Clearly, the first tranche of customers to whom open banking was offered were those with current accounts. Although take up to have a single view of all your accounts in one place appears to be relatively slow among CMA9 customers in general, there is definitely more of an acceptance of the principles of sharing of data within the younger population than those that are older.
At the end of the day, the use of social media within millennials is completely the norm, and even with the well published problems with the Cambridge Analytica scandal, the number of Facebook users continues to increase, as do their profits, which were up 39% to £16.9bn in 2018.
One of the areas highlighted in the Facebook scandal was the use of screen scraping which is the collection of data from one application and translating it and presenting it in another. Interestingly, the next phase of the European Payment Services Directive, PSD2, to be implemented by September 2019 tightens up further the access of customer data, which includes banning the use of screen scraping.
Slowly but surely
So where is the likely take up of open banking principles to come from next? A lot will depend on institutions’ appetite for risk, so we can expect that more conservative institutions, such as some building societies, will hold back and wait to see how the rest of the industry brings solutions to the market before dipping their toes in.

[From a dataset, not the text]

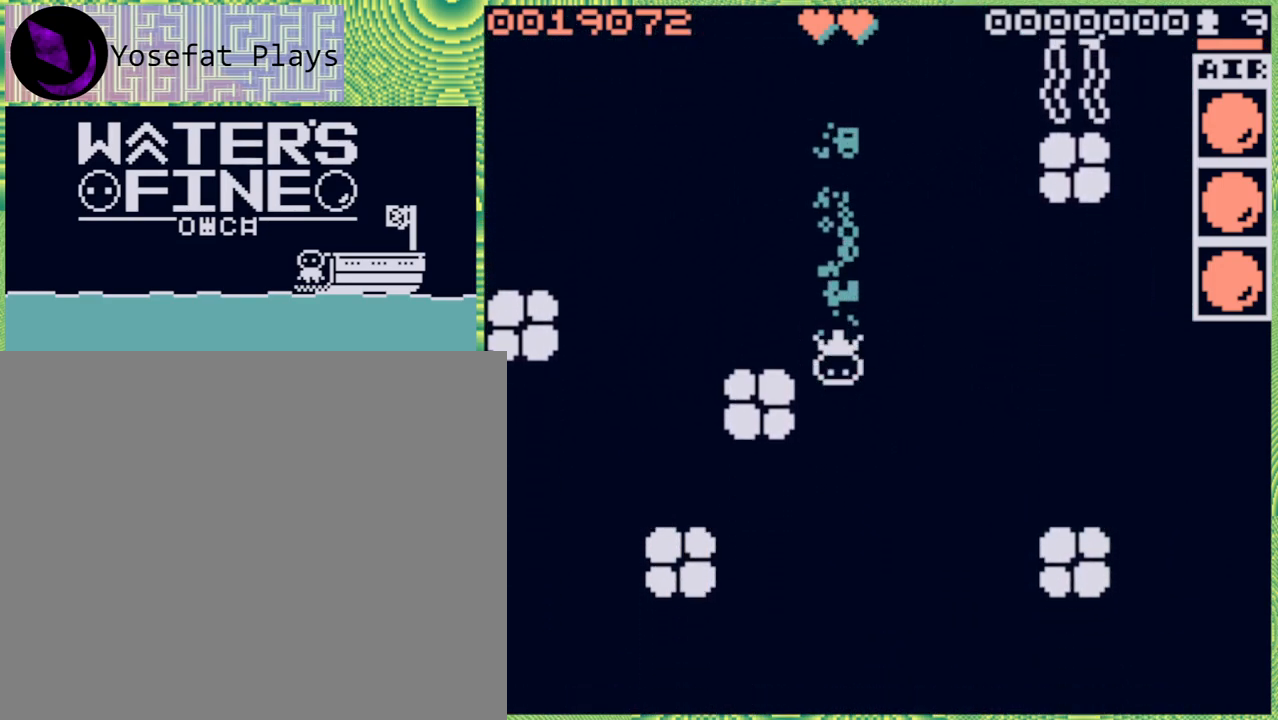
{"buttons": [], "left_stick": "down", "right_stick": "center", "events": [[33, "B", "up"], [333, "B", "down"], [450, "B", "up"]]}
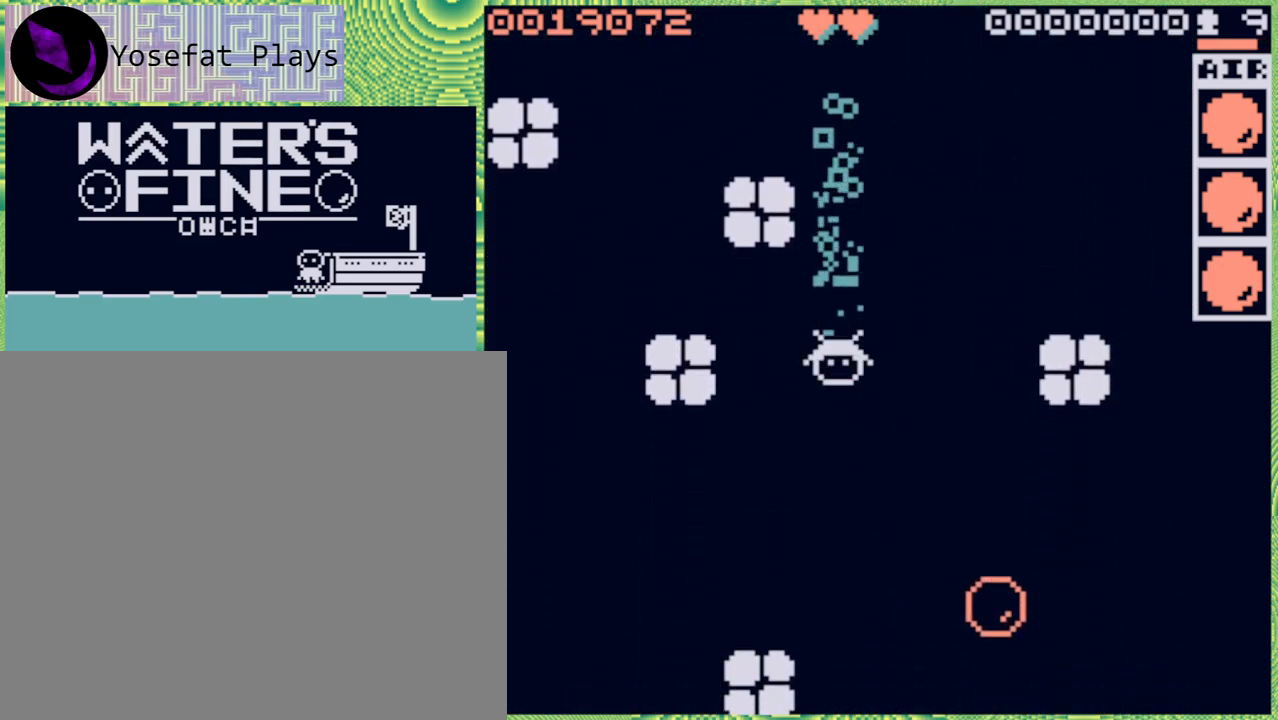
{"buttons": [], "left_stick": "down", "right_stick": "center", "events": [[233, "B", "down"], [367, "B", "up"]]}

No one wants to be the first to have a security breach associated with open banking and so there will be many institutions that take this approach.
Software suppliers such as Phoebus Software, have created a digital strategy around application programming interfaces (APIs) ensuring the ability to send and receive data securely with other systems, in order to effectively meet the requirements for open banking.
This gives lender clients the ability to integrate their mortgage servicing software with their other systems when they wish to do so; it also enables them to interface with other suppliers as necessary to form best of breed “technology stacks”. This is essential where lenders and third party servicers want or need to use different suppliers to make up their overall solution. A perfect example of this is Atom Bank for whom this approach works particularly well.
So are we ready for open banking in the mortgage industry? I believe we are prepared, but take up will depend on both the appetite for risk and also customers being willing to share data. However, more and more examples of published APIs are becoming available to make the lending process slicker, and this will only add to the drive to make the principles of open banking happen reach critical mass.